Avatar: The Last Airbender. Good show, but Sokka spent most of his time just being comic relief. Once Aang became the actual Avatar, the only thing he really needed everyone else for was to deal with things he didn't have time for. Aang fought Ozai because he was the only one who could, and was the best choice for that event. It's wonderful if you can find RP groups that can function like that, but I don't see them too often.


"This is probably the largest contributing factor to me seeing Spectre as being so strong. Because while you may play him fairly, not everyone will." That's pretty much the essence of my point on this limitation. I've made many characters with strength comparable to Spectre's, and I've never once been accused of playing them unfairly. But I believe that's because of the context. I argued that it takes skill to maintain the relevance and meaning of a powerful character in relation to others, whether as a lone writer or as many. If not everybody has that skill, it's easy for the whole thing to fall apart with power players and irrelevant characters.

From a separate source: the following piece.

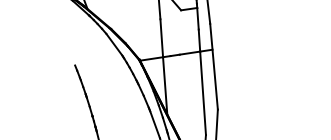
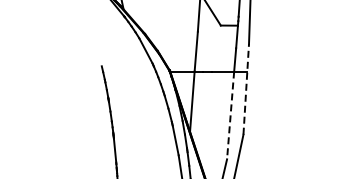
line: (214, 65) -> (246, 88), solid -> dashed
line: (202, 93) -> (230, 115), solid -> dashed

I'm certain that a group of skilled RPers could pull off a roleplay without any semblance of a power limitation, especially because the RP I've been involved in longest has done exactly that. I think that, with the power limitation, I and my fellow roleplayers are given much more creative freedom. But I can also clearly see how that limitation is necessary for roleplays that are open to anybody. But I demonstrated, between Spectre and Jade, how that restricts options. Spectre's theme is less fully realised in Jade; in order to consolidate the powers it ends up getting expressed as more of a moral thing. Because all of the powers inhere in crystal alone, their relevance to the theme is less clear and their relevance to crystal even less so.

In short, I think the power limitation in whatever forms it may exist is generally necessary but restrictive to creativity. It doesn't limit all ideas, but it limits several, especially when expressed like it is in the Breakfast University of Magic (specific, power-restricting themes: the five Aeons).